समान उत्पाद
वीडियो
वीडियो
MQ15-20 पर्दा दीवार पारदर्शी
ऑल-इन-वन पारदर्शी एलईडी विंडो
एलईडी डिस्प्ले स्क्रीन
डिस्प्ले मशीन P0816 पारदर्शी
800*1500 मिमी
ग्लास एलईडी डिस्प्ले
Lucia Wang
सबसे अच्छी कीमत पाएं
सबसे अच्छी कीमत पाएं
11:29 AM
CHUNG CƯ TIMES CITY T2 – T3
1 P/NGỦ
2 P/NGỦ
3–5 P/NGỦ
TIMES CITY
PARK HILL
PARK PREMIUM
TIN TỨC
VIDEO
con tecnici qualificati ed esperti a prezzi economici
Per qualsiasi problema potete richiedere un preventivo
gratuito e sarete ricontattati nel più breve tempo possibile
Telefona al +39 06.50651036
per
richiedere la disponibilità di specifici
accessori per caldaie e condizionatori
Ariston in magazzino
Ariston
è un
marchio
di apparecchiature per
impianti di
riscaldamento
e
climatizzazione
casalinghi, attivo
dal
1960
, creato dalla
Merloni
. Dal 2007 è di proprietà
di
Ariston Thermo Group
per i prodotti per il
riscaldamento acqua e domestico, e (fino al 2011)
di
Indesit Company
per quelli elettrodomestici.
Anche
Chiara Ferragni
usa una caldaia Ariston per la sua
--
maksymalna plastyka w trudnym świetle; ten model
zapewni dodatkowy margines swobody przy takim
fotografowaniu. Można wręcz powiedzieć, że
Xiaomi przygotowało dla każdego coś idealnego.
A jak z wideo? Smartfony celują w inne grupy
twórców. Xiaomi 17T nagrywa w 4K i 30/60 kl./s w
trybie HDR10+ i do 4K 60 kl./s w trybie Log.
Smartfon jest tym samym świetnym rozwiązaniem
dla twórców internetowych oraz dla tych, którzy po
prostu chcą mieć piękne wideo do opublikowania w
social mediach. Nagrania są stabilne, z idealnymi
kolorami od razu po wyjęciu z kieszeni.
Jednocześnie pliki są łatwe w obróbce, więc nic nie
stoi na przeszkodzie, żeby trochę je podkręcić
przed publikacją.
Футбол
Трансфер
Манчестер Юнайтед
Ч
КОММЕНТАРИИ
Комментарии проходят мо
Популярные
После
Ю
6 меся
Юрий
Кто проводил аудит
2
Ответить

Written task
Please copy out every line above that contains the string "Ariston". Case counts, so only matches with the same capital and lowercase letters qualify.

Completed exercise
Ariston in magazzino
Ariston
Ariston Thermo Group
usa una caldaia Ariston per la sua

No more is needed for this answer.